====== DOCUMENT EXCERPT ======

Question

is |(-1,-2)| = (|-1|,|-2|)

Answer 1

is that a point on a graph

Answer 2

on properties of absolute value are or not?

Answer 3

oops are they equal or not?

Answer 4

I ment is (-1,-2) a point on a graph or an equation because if its a point on a graph then you take the absolute value of both numbers so yeah basically they would be equal (1 , 2)

Answer 5

(1 , 2) would be the actual point

Answer 6

let h(x)=(-sin(x),-cos(x)) then is |h(x)|=|(-sin(x),-cos(x))|=(sin(x),cos(x))?

Answer 7

I would imagine that |(-1, -2)| means "what is the magnitude of the vector (-1, -2)

Answer 8

are you studying vectors?

Answer 9

yeah this question is very vague

Answer 10

no ,is real analysis

Answer 11

the notation used still looks like it is asking for the magnitude of a vector.
so, if h(x) = (-sin(x), -cos(x))

======

*TASK LIST*.
a. In the forum thread on absolute value, replace "point" with "location" and give the passage again, starting at "I ment is (-1,-2)" and ending at "then is |h(x)|=|(-sin(x),-cos(x))|=(sin(x),cos(x))?".
b. In the absolute value thread, what does the asker say is being studied instead of vectors?
c. Take the forum thread on absolute value further from where it stops.

====== SUPPLIED MATERIAL ======

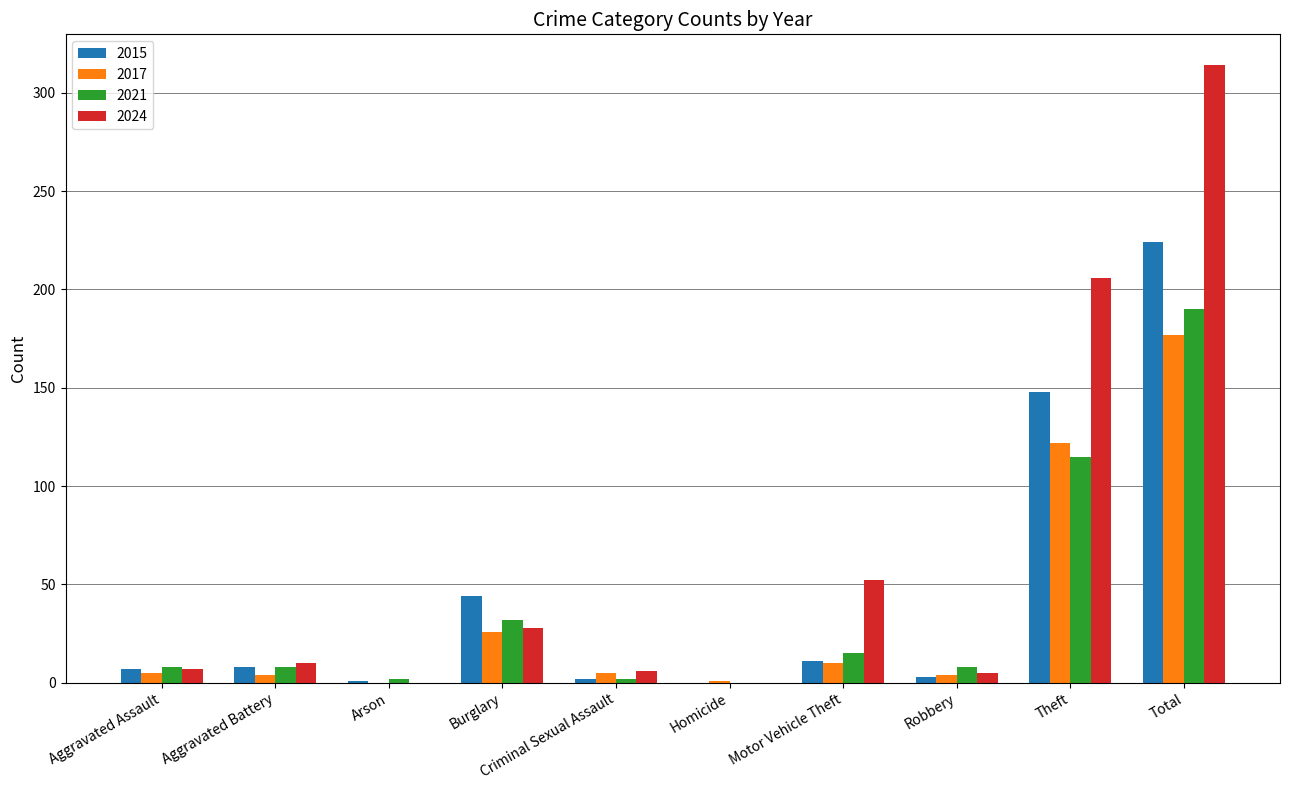

Is the value of 2024 at Motor Vehicle Theft greater than the value of 2017 at Aggravated Assault?

Yes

======

*ANSWERS TO THE PROBLEMS*.
a.
I ment is (-1,-2) a location on a graph or an equation because if its a location on a graph then you take the absolute value of both numbers so yeah basically they would be equal (1 , 2)

Answer 5

(1 , 2) would be the actual location

Answer 6

let h(x)=(-sin(x),-cos(x)) then is |h(x)|=|(-sin(x),-cos(x))|=(sin(x),cos(x))?

b. Real analysis.

c.
then:\[|h(x)|=|(-\sin(x), -\cos(x))|=\sqrt{\sin^2(x)+\cos^2(x)}=1\]

Answer 12

actually i am trying to solve this

Answer 13

wait a minute

Answer 14

\[s={(x,y) \epsilon R ^{2}:x ^{2}+y ^{2}}\] S is the unit circle in the plane define
\[h:[0,2\pi)\rightarrow S\] by
\[h(\theta)=(\cos \theta , \sin )\]

Answer 15

@jacobian you meant \(S=\{(x,y)\in\mathbb{R}^2:x^2+y^2=1\}\) anyways yes that is a valid coordinate map

Answer 16

i've try it like this
Let ϵ>0 and a∈R be given. Choose δ=ϵ. Then we have that \[|\sin \theta - \sin a|\le 2|\frac{ \theta - a }{ 2 }|\\ = |\theta - a| < \]

Answer 17

this is also similar for cosine they are in the form of \[|\theta - a |<epsilon \]

Answer 18

so if we choose \[\delta = \min \left\{ \delta _{1},\delta _{2}\ \right\} \] we get \[\left| h(\theta) - h(a)\right| = \left| (\cos \theta,\sin \theta) - (\cos a , \sin a)\right|\] then i don't know how to continue

Answer 19

@asnaseer @amistre64 @KingGeorge

Answer 20

are you trying to prove this function \(h:\mathbb{R}\to\mathbb{R}^2\) is continuous...?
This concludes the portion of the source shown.